Installation of TimescaleDB
In this section, we'll walk through the process of setting up TimescaleDB using Docker for the QuantJourney framework. TimescaleDB, an extension of PostgreSQL optimized for time-series data, offers efficient storage and querying capabilities crucial for storing and analyzing high-frequency trading data.
Prerequisites
Before we begin, ensure you have the following:
- Docker installed and running on your system
- Basic knowledge of the command line interface (CLI)
Step 1: Prepare the Installation Script
Create a new file named install_timescaledb.sh
and copy the following content into it:
#!/bin/bash
# Define the host directory where data will be stored
HOST_DATA_DIR="$HOME/Documents/jakub/timescaledb_data"
# Database configuration
DB_PASSWORD="PaSsWoRd"
DB_USER="jakub"
DB_NAME="quantjp"
DB_PORT="5432"
TABLE_NAME="intraday"
# ... (rest of the script)
Important: Before running the script, modify the following variables according to your preferences:
HOST_DATA_DIR
: Set this to the directory where you want to store the TimescaleDB data on your host machine.DB_PASSWORD
: Choose a secure password for your database.DB_USER
: Set your preferred database username.DB_NAME
: Set your preferred database name.DB_PORT
: Change this if you want to use a different port (default is 5432).TABLE_NAME
: Change this if you want to use a different name for the main table.
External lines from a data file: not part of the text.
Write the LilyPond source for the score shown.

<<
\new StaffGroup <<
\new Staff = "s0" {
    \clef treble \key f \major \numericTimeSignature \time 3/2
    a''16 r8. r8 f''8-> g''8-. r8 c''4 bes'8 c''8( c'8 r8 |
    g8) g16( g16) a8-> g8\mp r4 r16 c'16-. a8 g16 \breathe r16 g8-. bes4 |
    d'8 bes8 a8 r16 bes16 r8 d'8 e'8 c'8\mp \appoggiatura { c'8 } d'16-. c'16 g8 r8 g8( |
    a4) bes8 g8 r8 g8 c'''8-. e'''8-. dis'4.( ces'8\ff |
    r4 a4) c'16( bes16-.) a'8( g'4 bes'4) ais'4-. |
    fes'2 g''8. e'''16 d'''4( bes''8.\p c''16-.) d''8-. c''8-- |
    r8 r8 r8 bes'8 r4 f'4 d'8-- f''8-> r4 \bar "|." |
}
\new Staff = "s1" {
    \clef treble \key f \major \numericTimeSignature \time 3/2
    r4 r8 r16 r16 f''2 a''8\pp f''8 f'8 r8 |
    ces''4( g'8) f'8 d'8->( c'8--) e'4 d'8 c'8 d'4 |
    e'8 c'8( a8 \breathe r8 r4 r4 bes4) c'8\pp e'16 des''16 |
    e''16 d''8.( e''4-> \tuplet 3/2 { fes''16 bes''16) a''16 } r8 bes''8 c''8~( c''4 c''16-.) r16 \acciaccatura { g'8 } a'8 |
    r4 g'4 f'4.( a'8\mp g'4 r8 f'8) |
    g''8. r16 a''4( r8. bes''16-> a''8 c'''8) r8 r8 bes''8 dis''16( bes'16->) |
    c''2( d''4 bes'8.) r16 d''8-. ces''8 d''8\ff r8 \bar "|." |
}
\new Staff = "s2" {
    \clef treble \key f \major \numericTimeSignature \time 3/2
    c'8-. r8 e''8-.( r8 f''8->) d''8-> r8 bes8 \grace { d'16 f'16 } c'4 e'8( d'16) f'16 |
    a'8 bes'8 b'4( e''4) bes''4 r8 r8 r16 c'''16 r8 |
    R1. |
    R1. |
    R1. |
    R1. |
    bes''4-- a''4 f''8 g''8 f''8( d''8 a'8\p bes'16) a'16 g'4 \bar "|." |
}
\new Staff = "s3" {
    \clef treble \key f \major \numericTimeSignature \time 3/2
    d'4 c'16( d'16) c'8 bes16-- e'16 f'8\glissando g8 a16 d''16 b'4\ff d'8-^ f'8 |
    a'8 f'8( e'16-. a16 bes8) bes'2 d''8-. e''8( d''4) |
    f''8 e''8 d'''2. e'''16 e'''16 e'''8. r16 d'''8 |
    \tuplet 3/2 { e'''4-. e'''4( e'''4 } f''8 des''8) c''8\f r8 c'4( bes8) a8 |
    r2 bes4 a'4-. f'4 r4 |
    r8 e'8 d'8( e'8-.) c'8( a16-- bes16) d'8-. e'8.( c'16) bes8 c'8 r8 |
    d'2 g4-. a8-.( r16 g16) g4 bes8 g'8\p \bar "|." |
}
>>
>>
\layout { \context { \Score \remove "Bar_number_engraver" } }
Step 2: Make the Script Executable
In the terminal, navigate to the directory containing the script and run:
chmod +x install_timescaledb.sh
This command gives execute permissions to the script.
Step 3: Run the Installation Script
Execute the script by running:
./install_timescaledb.sh
The script will perform the following actions:
- Check if Docker is installed and running.
- Create necessary directories and files.
- Start the TimescaleDB container using Docker Compose.
- Initialize the database schema with the
intraday
table and necessary indexes. - Create roles for read-only and read-write access.
- Insert a sample record to verify the setup.
Step 4: Verify the Installation
After the script completes, it will display connection information. You should see output similar to:
TimescaleDB setup complete. You can connect to the database on localhost:5432
Database: quantjp
User: jakub
Password: PaSsWoRd
Table: intraday
Please save this information securely and update your application configuration.
You can connect to the database using the following command:
psql -d "postgres://jakub:PaSsWoRd@localhost:5432/quantjp"
Make sure to save this information securely, as you'll need it to configure your application.
Step 5: Connect to TimescaleDB
You can connect to the database using the psql
command provided in the script output. This will allow you to interact with the database directly and run SQL queries.
Usage in QuantJourney
The intraday
table is set up with the following schema:
CREATE TABLE IF NOT EXISTS intraday (
time TIMESTAMPTZ NOT NULL,
symbol TEXT NOT NULL,
price DOUBLE PRECISION NOT NULL,
volume BIGINT NOT NULL,
conditions INTEGER[],
dark_pool BOOLEAN,
market_state TEXT,
data_source TEXT NOT NULL,
PRIMARY KEY (time, symbol, data_source)
);
This table is optimized for storing time-series data, with automatic partitioning and indexing for efficient querying.
In your QuantJourney application, you can use the batch_insert_worker
method to efficiently insert data into the database:
async def batch_insert_worker(self):
batch = []
while self.is_active:
try:
symbol, data = await self.batch_insert_queue.get()
batch.append((symbol, data))
if len(batch) >= 100 or (len(batch) > 0 and self.batch_insert_queue.empty()):
async with self.db_pool.acquire() as conn:
await conn.executemany('''
INSERT INTO intraday (time, symbol, price, volume)
VALUES ($1, $2, $3, $4)
''', [(datetime.fromtimestamp(d['t']), s, d['p'], d['v']) for s, d in batch])
logger.info(f"Inserted batch of {len(batch)} records into database")
batch = []
except Exception as e:
logger.error(f"Error in batch insert: {str(e)}", exc_info=True)
This batch insert approach minimizes the number of database connections and transactions, significantly improving insert performance.
Final
Youve now successfully set up TimescaleDB for your QuantJourney framework. This setup provides efficient storage and querying capabilities for your time-series data, enabling more accurate backtesting and strategy refinement. Remember to update your application's configuration with the database connection details provided by the installation script.